Он читал без разбору и с одинаковым удовольствием все, что попадалось под руку, и романы, и исторические очерки, и научно-популярные статьи, и ученые трактаты. От природы чрезвычайно доброго и мягкого характера, он до безумия любил детей.

      …Дядя рассказывал мне сказки, учил меня играть в шахматы; потом, неожиданно увлекаясь своими мыслями, посвящал меня в тайны разных экономических и социальных проектов, которыми он мечтал облагодетельствовать человечество. Но главным образом он любил передавать то, что за свою долгую жизнь ему удалось изучить и перечитать. И вот, в часы этих бесед, между прочим, мне впервые пришлось услышать о некоторых математических понятиях, которые произвели на меня особенно сильное впечатление. Дядя говорил о квадратуре круга, об асимптотах — прямых линиях, к которым кривая постоянно приближается, никогда их не достигая, и о многих других, совершенно не понятных для меня вещах, которые, тем не менее, представлялись мне чем-то таинственным и в то же время особенно привлекательным.

Ко всему этому суждено было присоединиться следующей, чисто внешней, случайности, которая еще усилила то впечатление, которое производили на меня эти математические выражения.

Перед приездом нашим в деревню из Калуги весь дом отделывался заново. При этом были выписаны из Петербурга обои; однако не рассчитали вполне точно необходимое количество, так что на одну комнату обоев не хватило. Сперва хотели выписать для этого еще обоев из Петербурга, но, как часто в подобных случаях водится, по деревенской халатности и присущей вообще русским людям лени все откладывали в долгий ящик. А время, между тем, шло вперед, и пока собирались, судили да рядили, отделка всего дома была уже готова. Наконец, порешили, что из-за одного куска обоев не стоит хлопотать и посылать нарочного за 500 верст в столицу. Благо все комнаты в исправности, а детская пусть себе останется без обоев. Можно ее просто обклеить бумагою, благо на чердаке в палибинском доме имеется масса накопившейся за много лет газетной бумаги, лежащей там без всякого употребления.

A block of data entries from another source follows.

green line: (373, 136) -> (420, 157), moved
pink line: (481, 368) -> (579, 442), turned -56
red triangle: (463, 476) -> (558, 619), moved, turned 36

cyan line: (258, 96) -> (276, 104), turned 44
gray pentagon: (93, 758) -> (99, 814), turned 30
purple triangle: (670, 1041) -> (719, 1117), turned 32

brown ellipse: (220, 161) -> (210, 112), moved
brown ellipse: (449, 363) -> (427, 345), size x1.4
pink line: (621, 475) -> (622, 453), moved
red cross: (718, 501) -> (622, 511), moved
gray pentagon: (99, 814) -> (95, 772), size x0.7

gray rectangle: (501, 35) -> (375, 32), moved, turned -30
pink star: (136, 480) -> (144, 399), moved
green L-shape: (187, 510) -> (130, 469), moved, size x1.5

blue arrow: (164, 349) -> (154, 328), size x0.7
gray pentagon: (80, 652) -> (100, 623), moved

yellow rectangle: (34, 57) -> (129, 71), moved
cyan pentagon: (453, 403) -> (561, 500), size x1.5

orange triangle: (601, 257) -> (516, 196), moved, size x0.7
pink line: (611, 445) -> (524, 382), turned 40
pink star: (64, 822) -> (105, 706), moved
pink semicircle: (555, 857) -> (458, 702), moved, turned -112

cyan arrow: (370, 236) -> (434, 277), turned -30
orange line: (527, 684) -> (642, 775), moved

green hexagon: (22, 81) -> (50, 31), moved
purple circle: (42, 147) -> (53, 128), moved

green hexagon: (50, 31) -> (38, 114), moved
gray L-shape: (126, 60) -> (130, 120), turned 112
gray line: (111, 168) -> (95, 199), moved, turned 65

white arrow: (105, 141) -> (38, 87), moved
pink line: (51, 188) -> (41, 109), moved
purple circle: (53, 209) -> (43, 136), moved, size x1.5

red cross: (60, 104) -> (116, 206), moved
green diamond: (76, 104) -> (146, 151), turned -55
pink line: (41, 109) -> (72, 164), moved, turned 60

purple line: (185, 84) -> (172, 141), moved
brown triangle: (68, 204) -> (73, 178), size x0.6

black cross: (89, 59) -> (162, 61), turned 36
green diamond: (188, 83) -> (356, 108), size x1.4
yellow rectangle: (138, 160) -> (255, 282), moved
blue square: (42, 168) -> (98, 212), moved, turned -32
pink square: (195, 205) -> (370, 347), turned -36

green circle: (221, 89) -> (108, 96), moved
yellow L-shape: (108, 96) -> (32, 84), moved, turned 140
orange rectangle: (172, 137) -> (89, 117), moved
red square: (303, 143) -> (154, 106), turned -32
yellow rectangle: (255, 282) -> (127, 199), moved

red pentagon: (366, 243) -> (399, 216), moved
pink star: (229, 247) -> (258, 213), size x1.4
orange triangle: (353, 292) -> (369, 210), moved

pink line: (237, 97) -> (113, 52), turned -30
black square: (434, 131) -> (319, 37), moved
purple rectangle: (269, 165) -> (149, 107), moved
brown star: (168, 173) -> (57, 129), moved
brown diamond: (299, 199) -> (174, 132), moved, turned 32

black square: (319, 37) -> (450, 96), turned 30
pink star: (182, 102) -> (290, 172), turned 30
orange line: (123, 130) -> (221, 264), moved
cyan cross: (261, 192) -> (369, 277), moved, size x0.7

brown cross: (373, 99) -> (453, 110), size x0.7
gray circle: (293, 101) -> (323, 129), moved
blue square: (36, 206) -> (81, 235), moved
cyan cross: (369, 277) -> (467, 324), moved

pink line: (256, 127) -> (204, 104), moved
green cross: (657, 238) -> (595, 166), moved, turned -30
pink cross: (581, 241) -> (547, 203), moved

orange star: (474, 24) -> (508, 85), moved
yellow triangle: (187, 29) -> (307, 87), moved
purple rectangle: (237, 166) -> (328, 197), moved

Но по счастливой случайности вышло так, что в одной куче со старой газетной бумагой и другим ненужным хламом на чердаке оказались литографированные записи лекций по дифференциальному и интегральному исчислению академика Остроградского, которые некогда слушал мой отец, будучи еще совсем молоденьким офицером. Вот эти-то листы и пошли на обклейку моей детской. В это время мне было лет 11. Разглядывая как-то стены детской, я заметила, что там изображены некоторые вещи, про которые мне приходилось уже слышать от дяди. Будучи вообще наэлектризована его рассказами, я с особенным вниманием стала всматриваться в стены. Меня забавляло разглядывать эти пожелтевшие от времени листы, все испещренные какими-то иероглифами, смысл которых совершенно ускользал от меня, но которые, я это чувствовала, должны были означать что-нибудь очень умное и интересное,— я, бывало, по целым часам стояла перед стеною и все перечитывала там написанное. Должна сознаться, что в то время я ровно ничего из этого не понимала, но меня как будто что-то тянуло к этому занятию. Вследствие долгого рассматривания я многие места выучила наизусть, и некоторые формулы, просто своим внешним видом, врезались в мою память и оставили в ней по себе глубокий след, В особенности памятно мне, что на самое видное место стены попал лист, в котором объяснялись понятия о бесконечно малых величинах и о пределе. Насколько глубокое впечатление произвели на меня эти понятия, видно из того, что когда через несколько лет я в Петербурге брала уроки у А. Н. Страннолюбского, то он, объясняя мне эти самые понятия, удивился, как я скоро их себе усвоила, и сказал: «Вы так поняли, как будто знали это наперед». И действительно, с формальной стороны, многое из этого было мне уже давно знакомо".